>>>
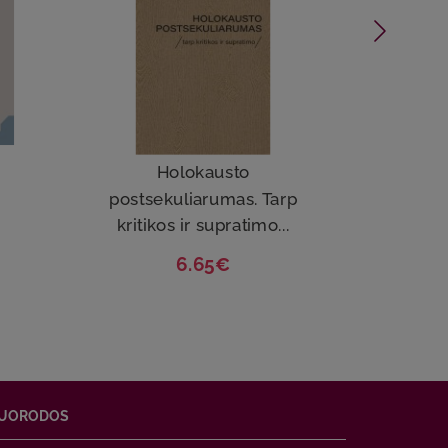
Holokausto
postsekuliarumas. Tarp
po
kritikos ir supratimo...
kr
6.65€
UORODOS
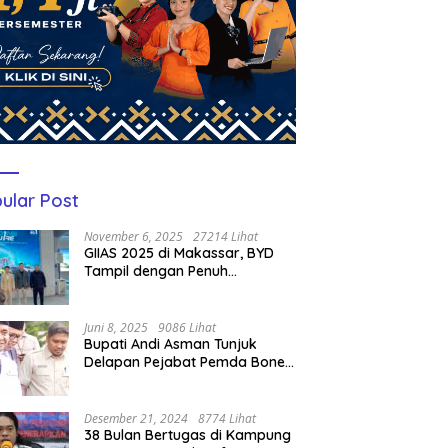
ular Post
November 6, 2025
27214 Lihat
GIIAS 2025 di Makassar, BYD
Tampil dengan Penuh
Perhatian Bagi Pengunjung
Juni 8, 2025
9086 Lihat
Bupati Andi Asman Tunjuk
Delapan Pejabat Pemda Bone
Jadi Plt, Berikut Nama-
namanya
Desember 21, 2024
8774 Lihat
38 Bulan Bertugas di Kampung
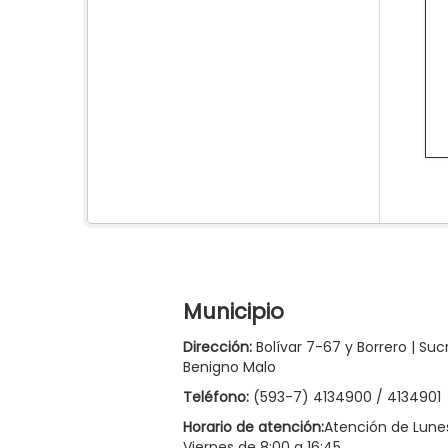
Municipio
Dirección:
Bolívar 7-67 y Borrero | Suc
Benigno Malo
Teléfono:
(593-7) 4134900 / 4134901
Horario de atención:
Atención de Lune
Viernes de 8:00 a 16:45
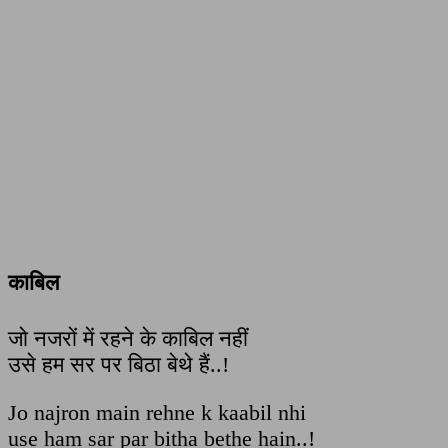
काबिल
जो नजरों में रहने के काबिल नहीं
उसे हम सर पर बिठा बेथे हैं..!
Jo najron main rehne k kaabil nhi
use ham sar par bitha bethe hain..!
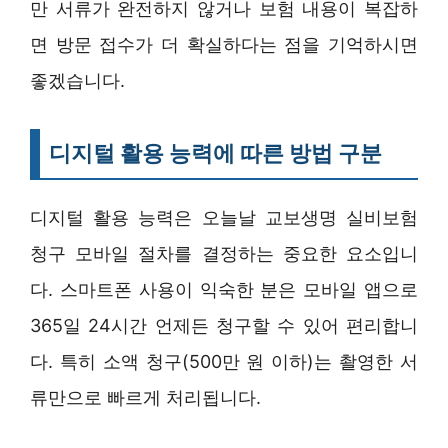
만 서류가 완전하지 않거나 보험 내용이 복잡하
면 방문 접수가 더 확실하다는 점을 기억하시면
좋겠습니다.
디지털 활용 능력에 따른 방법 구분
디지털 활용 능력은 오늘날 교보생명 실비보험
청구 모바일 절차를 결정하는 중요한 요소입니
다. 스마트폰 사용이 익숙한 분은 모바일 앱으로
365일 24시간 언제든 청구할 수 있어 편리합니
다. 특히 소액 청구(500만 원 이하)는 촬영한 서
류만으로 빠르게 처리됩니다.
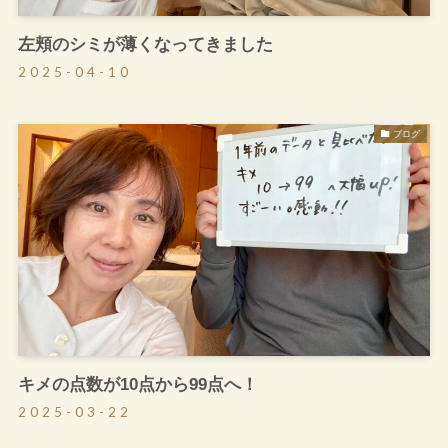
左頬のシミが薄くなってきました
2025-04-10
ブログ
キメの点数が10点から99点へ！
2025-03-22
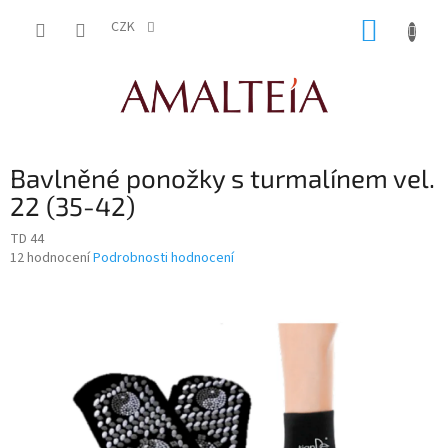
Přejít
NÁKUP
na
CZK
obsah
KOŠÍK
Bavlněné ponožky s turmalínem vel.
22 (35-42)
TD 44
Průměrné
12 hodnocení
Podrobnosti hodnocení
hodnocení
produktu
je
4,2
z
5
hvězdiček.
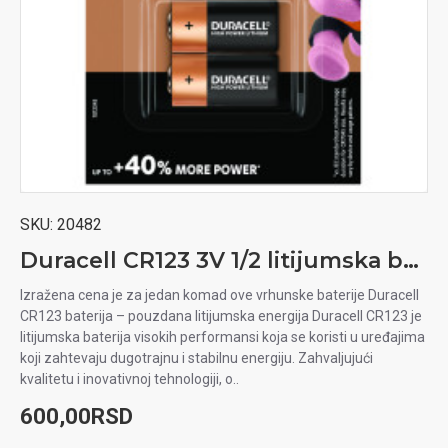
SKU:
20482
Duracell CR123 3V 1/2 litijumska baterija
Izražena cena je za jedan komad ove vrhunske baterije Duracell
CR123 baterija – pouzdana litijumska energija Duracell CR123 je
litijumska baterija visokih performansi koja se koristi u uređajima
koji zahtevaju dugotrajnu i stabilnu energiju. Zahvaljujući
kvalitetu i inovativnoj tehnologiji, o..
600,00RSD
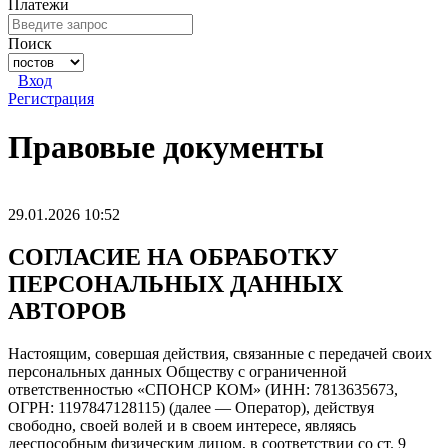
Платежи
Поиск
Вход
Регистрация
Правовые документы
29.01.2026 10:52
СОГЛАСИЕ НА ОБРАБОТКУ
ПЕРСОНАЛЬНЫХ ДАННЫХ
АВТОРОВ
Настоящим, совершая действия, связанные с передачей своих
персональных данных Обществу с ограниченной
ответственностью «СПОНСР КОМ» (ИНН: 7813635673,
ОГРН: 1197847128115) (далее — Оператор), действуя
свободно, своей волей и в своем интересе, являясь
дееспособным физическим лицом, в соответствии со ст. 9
<<<
Job item:
What is needed is an exact transcription of the lines from the one holding "청구 모바일 절차를 결정하는 중요한 요소입니" to the end of the data, with every picture left out.

Answer for the task:
청구 모바일 절차를 결정하는 중요한 요소입니
다. 스마트폰 사용이 익숙한 분은 모바일 앱으로
365일 24시간 언제든 청구할 수 있어 편리합니
다. 특히 소액 청구(500만 원 이하)는 촬영한 서
류만으로 빠르게 처리됩니다.
左頬のシミが薄くなってきました
2025-04-10
ブログ
キメの点数が10点から99点へ！
2025-03-22
Přejít
NÁKUP
na
CZK
obsah
KOŠÍK
Bavlněné ponožky s turmalínem vel.
22 (35-42)
TD 44
Průměrné
12 hodnocení
Podrobnosti hodnocení
hodnocení
produktu
je
4,2
z
5
hvězdiček.
SKU:
20482
Duracell CR123 3V 1/2 litijumska baterija
Izražena cena je za jedan komad ove vrhunske baterije Duracell
CR123 baterija – pouzdana litijumska energija Duracell CR123 je
litijumska baterija visokih performansi koja se koristi u uređajima
koji zahtevaju dugotrajnu i stabilnu energiju. Zahvaljujući
kvalitetu i inovativnoj tehnologiji, o..
600,00RSD
Платежи
Поиск
Вход
Регистрация
Правовые документы
29.01.2026 10:52
СОГЛАСИЕ НА ОБРАБОТКУ
ПЕРСОНАЛЬНЫХ ДАННЫХ
АВТОРОВ
Настоящим, совершая действия, связанные с передачей своих
персональных данных Обществу с ограниченной
ответственностью «СПОНСР КОМ» (ИНН: 7813635673,
ОГРН: 1197847128115) (далее — Оператор), действуя
свободно, своей волей и в своем интересе, являясь
дееспособным физическим лицом, в соответствии со ст. 9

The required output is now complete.